I just came to your site via HN, and a browser extension I use alerted on GPS data being present. This is on the Ponyhenge page, on two images. I thought I'd mention it, in case this is not what you want.

When I received this email from a very nice reader I knew exactly what they were talking about and it was very much not what I want.

Cell phone cameras helpfully tag each photo with various bits of information about how the photo was taken in a hidden part of the image file called the EXIFEXchange Image File Format - yes I know that is two Fs. segment.

Normally this is quite useful but if you are posting images online you should be aware that this also includes the GPS coordinates of where the image was taken. If you post an image from around your house then everyone knows where you live.

A photo of a statue in an undisclosed location. Whoops, the included GPS location kind of gives it away.
A photo of a statue in an undisclosed location. Whoops, the included GPS location kind of gives it away.
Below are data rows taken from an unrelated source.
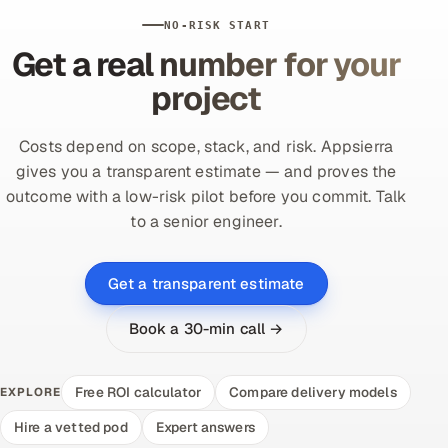
NO-RISK START
Get a real number for your
project
Costs depend on scope, stack, and risk. Appsierra
gives you a transparent estimate — and proves the
outcome with a low-risk pilot before you commit. Talk
to a senior engineer.
Get a transparent estimate
Book a 30-min call →
Free ROI calculator
Compare delivery models
EXPLORE
Hire a vetted pod
Expert answers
If you upload to a social media site, they will (probably) filter this information out so that members of the public can't see where the photo was taken but you can bet that your GPS coordinates go into the huge bag of data that they already collect about you.

The iOS export panel with the Location slider turned off (as it should be)I don't know about Android but Apple software has a handy "Include Location" option when exporting images that you should almost always set to off.

In the case of my blog, the static site generator I wrote would to just copy the raw image to the site when I published a post. I would manually remove the GPS EXIF data for any images that were taken around my house but this process relied on me remembering to do this. Obviously I failed at least once.

Yesterday I did what should have been done years ago and implemented a GPS EXIF stripper for any images that get uploaded to sheep.horse.

This led me down what I call the 7 stages of JPEG parsing.

  1. Wow, JPEG is a really nice binary file format. Everything is laid out in sensible chunks with tags and lengths.
  2. OK, so not every chunk has a proper length. That's fine, just a couple of special cases.
  3. What? The image data itself is in a weird non-chunk that you don't know the length of and have to scan for certain byte combinations. What a terrible oversight but workable.
  4. Nice, got that done. Now I just need to interpret the Application Specific chunk to read the EXIF data. It can't be that hard.
  5. WTF?
  6. No seriously
  7. Sigh, I guess I'll be importing a third-party exif parser after all.